Die Herkunft des Shih Tzu liegt im Dunkeln. Es
wird erzählt, er sei in den Klöstern Tibets zu
Ehren Buddhas gezüchtet worden. Er galt als
Glücksbringer und es war für hochgestellte
Persönlichkeiten eine große Ehre, ein Pärchen
dieser Rasse vom Dalai-Lama geschenkt zu
bekommen. Auf diese Weise kam der Shih Tzu nach
China, wo er von den Eunuchen der Kaiser
gezüchtet wurde, streng nach den Regeln der
Herrscher persönlich. Wurde ausländischen
Besuchern einmal ein Tier geschenkt oder konnten
sie eines käuflich erwerben, so fütterten die
Chinesen ihnen vor der Abreise gehacktes Glas,
woran die Hunde während der Reise qualvoll
zugrunde gingen. Die Chinesen wollten nicht,
dass die ihnen so verhassten Weißen ihre Hunde
besaßen. Dennoch gelang es englischen und
amerikanischen Diplomaten einige wenige Tiere
lebend nach Hause zu bringen.
Anfangs wurden sie mit Lhasa Apso verglichen,
aber 1935 gab es in England einen eigenen
Standard für den Shih Tzu.
Abgesehen von der aufwendigen Fellpflege macht
der Shih Tzu keine Sorgen.

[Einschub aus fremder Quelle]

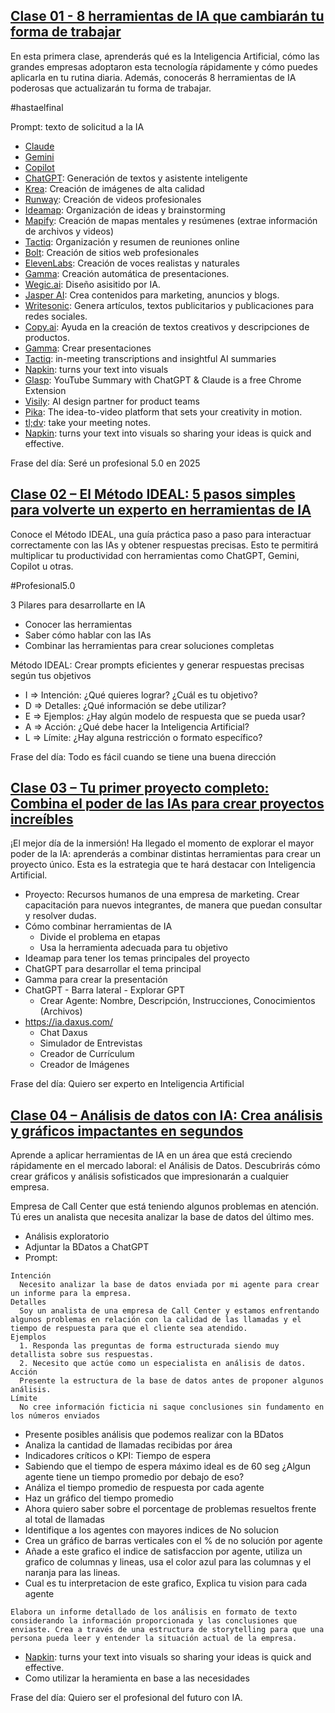 ## [Clase 01 - 8 herramientas de IA que cambiarán tu forma de trabajar](https://www.youtube.com/watch?v=Du5d7TEWaNg)
En esta primera clase, aprenderás qué es la Inteligencia Artificial, cómo las grandes empresas adoptaron esta tecnología rápidamente y cómo puedes aplicarla en tu rutina diaria. Además, conocerás 8 herramientas de IA poderosas que actualizarán tu forma de trabajar.

#hastaelfinal

Prompt: texto de solicitud a la IA

- [Claude](https://claude.ai/)
- [Gemini](https://gemini.google.com/)
- [Copilot](https://copilot.microsoft.com/)
- [ChatGPT](https://chatgpt.com/): Generación de textos y asistente inteligente
- [Krea](https://www.krea.ai/image): Creación de imágenes de alta calidad
- [Runway](https://app.runwayml.com/video-tools/teams/): Creación de videos profesionales
- [Ideamap](https://ideamap.ai/): Organización de ideas y brainstorming
- [Mapify](https://mapify.so): Creación de mapas mentales y resúmenes (extrae información de archivos y videos)
- [Tactiq](https://tactiq.io/): Organización y resumen de reuniones online
- [Bolt](https://bolt.new/): Creación de sitios web profesionales
- [ElevenLabs](https://elevenlabs.io/app/speech-synthesis/text-to-speech): Creación de voces realistas y naturales
- [Gamma](https://gamma.app/): Creación automática de presentaciones.
- [Wegic.ai](https://wegic.ai/): Diseño asisitido por IA.
- [Jasper AI](https://www.jasper.ai/): Crea contenidos para marketing, anuncios y blogs.
- [Writesonic](https://writesonic.com/): Genera artículos, textos publicitarios y publicaciones para redes sociales.
- [Copy.ai](https://www.copy.ai/): Ayuda en la creación de textos creativos y descripciones de productos.
- [Gamma](https://gamma.app/create/generate): Crear presentaciones
- [Tactiq](https://tactiq.io/): in-meeting transcriptions and insightful AI summaries
- [Napkin](https://www.napkin.ai/): turns your text into visuals
- [Glasp](https://glasp.co/): YouTube Summary with ChatGPT & Claude is a free Chrome Extension
- [Visily](https://www.visily.ai/):  AI design partner for product teams
- [Pika](https://pika.art/): The idea-to-video platform that sets your creativity in motion.
- [tl;dv](https://tldv.io/): take your meeting notes.
- [Napkin](https://app.napkin.ai): turns your text into visuals so sharing your ideas is quick and effective.

Frase del día: Seré un profesional 5.0 en 2025


## [Clase 02 – El Método IDEAL: 5 pasos simples para volverte un experto en herramientas de IA](https://www.youtube.com/watch?v=vWQD7h7EW4I)
Conoce el Método IDEAL, una guía práctica paso a paso para interactuar correctamente con las IAs y obtener respuestas precisas.
Esto te permitirá multiplicar tu productividad con herramientas como ChatGPT, Gemini, Copilot u otras.

#Profesional5.0

3 Pilares para desarrollarte en IA
  - Conocer las herramientas
  - Saber cómo hablar con las IAs
  - Combinar las herramientas para crear soluciones completas

Método IDEAL: Crear prompts eficientes y generar respuestas precisas según tus objetivos
- I => Intención: ¿Qué quieres lograr? ¿Cuál es tu objetivo?
- D => Detalles: ¿Qué información se debe utilizar?
- E => Ejemplos: ¿Hay algún modelo de respuesta que se pueda usar?
- A => Acción: ¿Qué debe hacer la Inteligencia Artificial?
- L => Límite: ¿Hay alguna restricción o formato específico?

Frase del día: Todo es fácil cuando se tiene una buena dirección


## [Clase 03 – Tu primer proyecto completo: Combina el poder de las IAs para crear proyectos increíbles](https://www.youtube.com/watch?v=dxFIyBCLfNs)
¡El mejor día de la inmersión! Ha llegado el momento de explorar el mayor poder de la IA: aprenderás a combinar distintas herramientas para crear un proyecto único. Esta es la estrategia que te hará destacar con Inteligencia Artificial.

- Proyecto: Recursos humanos de una empresa de marketing. Crear capacitación para nuevos integrantes, de manera que puedan consultar y resolver dudas.
- Cómo combinar herramientas de IA
  - Divide el problema en etapas
  - Usa la herramienta adecuada para tu objetivo
- Ideamap para tener los temas principales del proyecto
- ChatGPT para desarrollar el tema principal
- Gamma para crear la presentación
- ChatGPT - Barra lateral - Explorar GPT
  - Crear Agente: Nombre, Descripción, Instrucciones, Conocimientos (Archivos)
- https://ia.daxus.com/
  - Chat Daxus
  - Simulador de Entrevistas
  - Creador de Currículum
  - Creador de Imágenes

Frase del día: Quiero ser experto en Inteligencia Artificial


## [Clase 04 – Análisis de datos con IA: Crea análisis y gráficos impactantes en segundos](https://www.youtube.com/watch?v=LVP1iFkPzBE)
Aprende a aplicar herramientas de IA en un área que está creciendo rápidamente en el mercado laboral: el Análisis de Datos. Descubrirás cómo crear gráficos y análisis sofisticados que impresionarán a cualquier empresa.

Empresa de Call Center que está teniendo algunos problemas en atención. Tú eres un analista que necesita analizar la base de datos del último mes.
  - Análisis exploratorio
  - Adjuntar la BDatos a ChatGPT
  - Prompt:
  ```
  Intención
    Necesito analizar la base de datos enviada por mi agente para crear un informe para la empresa.
  Detalles
    Soy un analista de una empresa de Call Center y estamos enfrentando algunos problemas en relación con la calidad de las llamadas y el tiempo de respuesta para que el cliente sea atendido.
  Ejemplos
    1. Responda las preguntas de forma estructurada siendo muy detallista sobre sus respuestas.
    2. Necesito que actúe como un especialista en análisis de datos.
  Acción
    Presente la estructura de la base de datos antes de proponer algunos análisis.
  Límite
    No cree información ficticia ni saque conclusiones sin fundamento en los números enviados
  ```
  - Presente posibles análisis que podemos realizar con la BDatos
  - Analiza la cantidad de llamadas recibidas por área
  - Indicadores críticos o KPI: Tiempo de espera
  - Sabiendo que el tiempo de espera máximo ideal es de 60 seg ¿Algun agente tiene un tiempo promedio por debajo de eso?
  - Análiza el tiempo promedio de respuesta por cada agente
  - Haz un gráfico del tiempo promedio
  - Ahora quiero saber sobre el porcentage de problemas resueltos frente al total de llamadas
  - Identifique a los agentes con mayores indices de No solucion
  - Crea un gráfico de barras verticales con el % de no solución por agente
  - Añade a este grafico el indice de satisfaccion por agente, utiliza un grafico de columnas y lineas, usa el color azul para las columnas y el naranja para las lineas.
  - Cual es tu interpretacion de este grafico, Explica tu vision para cada agente
  ```
  Elabora un informe detallado de los análisis en formato de texto considerando la información proporcionada y las conclusiones que enviaste. Crea a través de una estructura de storytelling para que una persona pueda leer y entender la situación actual de la empresa.
  ```
  - [Napkin](https://app.napkin.ai): turns your text into visuals so sharing your ideas is quick and effective.
  - Como utilizar la heramienta en base a las necesidades

Frase del día: Quiero ser el profesional del futuro con IA.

Er ist nicht krankheitsempfindlich, sondern robust und
selbstbewusst. Einige Tiere haben eine enge
Nase, oder ein zu großes Rachensegel, welches
zu Schnarchgeräuschen führen kann. Selbst große
Hunde fordert er zum Spielen auf.
Shih Tzu sind ihrer Herkunft entsprechend sehr
stolze Tiere und lassen sich nicht schnell
unterwerfen. Kinder lieben sie über alles.